SELECTED EXTRACT.
•••

The news will come as a blow to the multi-million pound dolphin-assisted therapy industry, which insists that playing with the intelligent marine mammals can help people suffering from a wide variety of conditions.
Various enterprises operate in resorts the world over promoting trips to swim with dolphins in the wild. Other schemes involve swimming with dolphins in tanks.
Previous studies have backed the use of swimming with dolphin to help people's recovery.
In 2005, a University of Leicester team tested the effect of regular swimming sessions with dolphins on 15 depressed people in a study carried out in Honduras and published in the British Medical Journal.
The team found that symptoms improved more among this group than among another 15 who swam in the same area but did not interact with dolphins.
The idea that human interaction with dolphins may be beneficial was first formulated in the 1960s by John Lilly, who studied dolphin-human communication and suggested that dolphins could help humans learn to communicate better with one another.
Lilly's ideas were extended into the 1970s when dolphin researchers began examining the effects that interacting with dolphins appeared to have on children with neurological impairments. However, most of the empirical research on the effectiveness of dolphin-assisted therapy has been conducted in the last decade and has been carried out primarily by those who operate dolphin-assisted therapy programs and other "dolphin-swim" programs.
In a 2003 study funded by the U. S. Department of Education, Tracy L. Humphries said, “…claims of the effectiveness of using dolphins as a procedure for improving the behaviors of young children with disabilities are therefore not supported by available research evidence.”

•••

SOURCE INFORMATION.
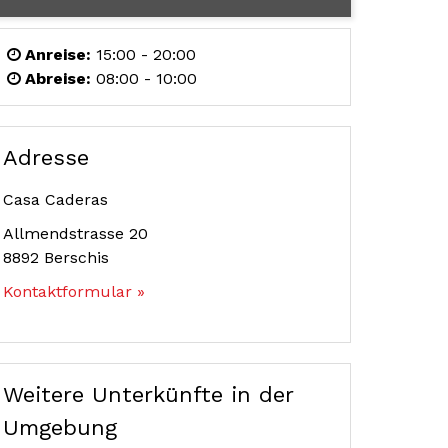
Anreise:
15:00 - 20:00
Abreise:
08:00 - 10:00
Adresse
Casa Caderas
Allmendstrasse 20
8892
Berschis
Kontaktformular »
Weitere Unterkünfte in der
Umgebung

•••

TO DO.
From the passage on dolphin-assisted therapy above, set down word for word the part that begins with the words containing "The news will" and ends with "interact with dolphins.".

WRITTEN RESPONSE.
The news will come as a blow to the multi-million pound dolphin-assisted therapy industry, which insists that playing with the intelligent marine mammals can help people suffering from a wide variety of conditions.
Various enterprises operate in resorts the world over promoting trips to swim with dolphins in the wild. Other schemes involve swimming with dolphins in tanks.
Previous studies have backed the use of swimming with dolphin to help people's recovery.
In 2005, a University of Leicester team tested the effect of regular swimming sessions with dolphins on 15 depressed people in a study carried out in Honduras and published in the British Medical Journal.
The team found that symptoms improved more among this group than among another 15 who swam in the same area but did not interact with dolphins.